Paper BI+AS+IS+NL-MoM1
Modulation of Cell Behaviour using Self–assembled Binary Colloidal Crystals

Monday, October 28, 2013, 8:20 am, Room 201 B

The control of cell behaviour on surfaces is the key to a broad range of biomedical applications. Biomaterial surfaces with tuneable surface topographies and chemistries can profoundly influence the development of advanced biomaterials used in applications including tissue engineering and regenerative medicine. Recently, we developed an elaborate and feasible method to display an ordered surface topography with tuneable surface chemistry using binary colloidal crystal particles. Using this binary colloidal system, various combinations of particle size and surface chemistry can be readily employed. In this study, two combinations of binary colloidal crystals, i.e. PS-COOH (2 µm)/PMMA (0.4 µm) and SiO₂ (2 µm)/PMMA (0.4 µm) were assembled on ozone-treated silicon wafers. The preliminary results of cell attachment and morphology of L929 fibroblasts and MG63 osteoblasts were studied after 24h.

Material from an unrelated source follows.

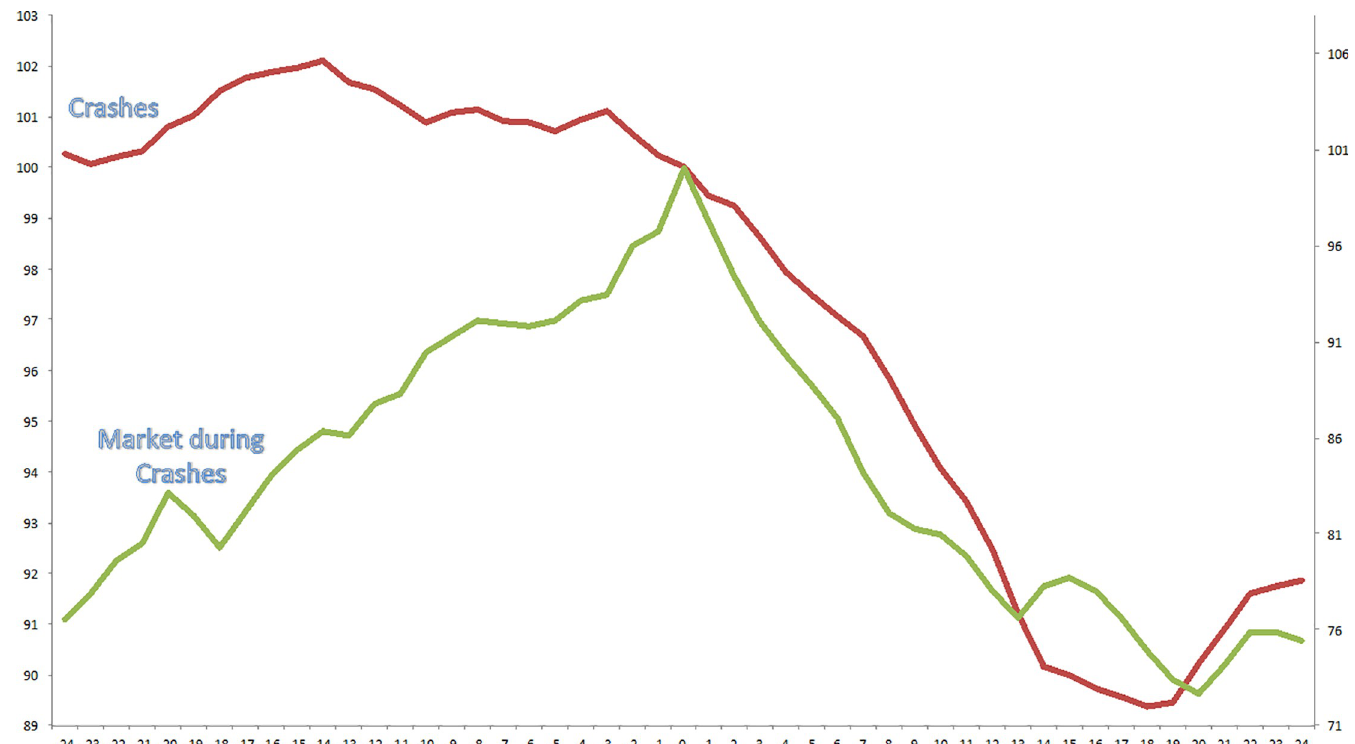
Fig 2. Fear and Euphoria during crashes (1959–2014). The Figure plots cumulative returns to the Euphoria Index EIx (left axis) and the S&P500 (right axis) during periods when US industries experience a large price run-up and a subsequent crash. The sample includes all industries between 1959 and 2012 and is based on Fama and French [39] 49-industry classifications. 30 episodes are identified in which an industry experiences both a raw and net-of-market return of 100% in a two-year period, and a raw return of 50% or more in a five-year period. 15 of these 30 episodes experienced a subsequent crash, and 15 episodes did not. A crash is defined as a 40% drawdown from any point in the two years after the initial price run-up. In the figure’s horizontal axis, 0 denotes the period in which an industry experiences a price peak and subsequently crashes. Both total return indices are normalized to have a value of 100 at this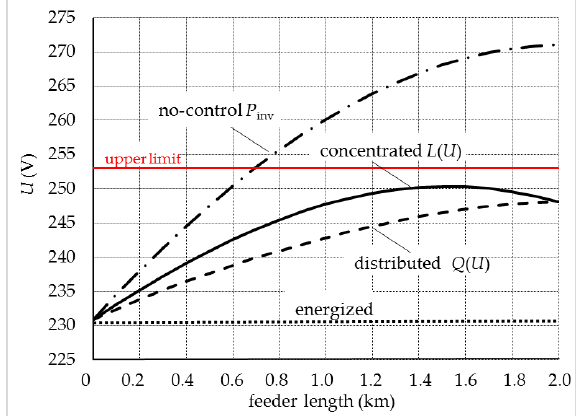
Figure 13. Voltage profiles for different control strategies: No control (inverters inject with cos( ϕ ) = 1), distributed Q ( U ) and concentrated L ( U ) control.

In general, cells had a small projection area rather than fully spread morphology on the crystal surfaces compared with the flat control. Fibroblasts have abundance of cell protrusions called filopodia which can be observed using scanning electron microscopy (SEM), whilst osteoblasts don’t have. Fibroblasts had long and thin extended filopodia on the PS/PMMA crystal surfaces, whilst they had short and thick filopodia on the SiO₂/PMMA crystal surfaces. Regarding the surface chemistry, both SiO₂ and PMMA particles were not as favourable as the PS-COOH particles for fibroblasts attachment, and resulted in the cell projection area on the PS/PMMA being larger compared to the SiO₂/PMMA crystal surfaces. On the contrary, the cell projection area of osteoblasts didn’t have significant differences between these two crystal surfaces. After fibronectin coating, cell projection area of osteoblasts on SiO₂/PMMA crystal surfaces increased significantly, whilst fibroblasts didn’t, suggesting that different cell types respond to surfaces differently.

These results show for the first time that cell-substrate interactions can be easily controlled by precise positioning of different particles with various sizes and chemistries. The present results will help gain a more thorough understanding of cell-material interactions benefiting the development of advanced biomaterials and materials for tissue engineering.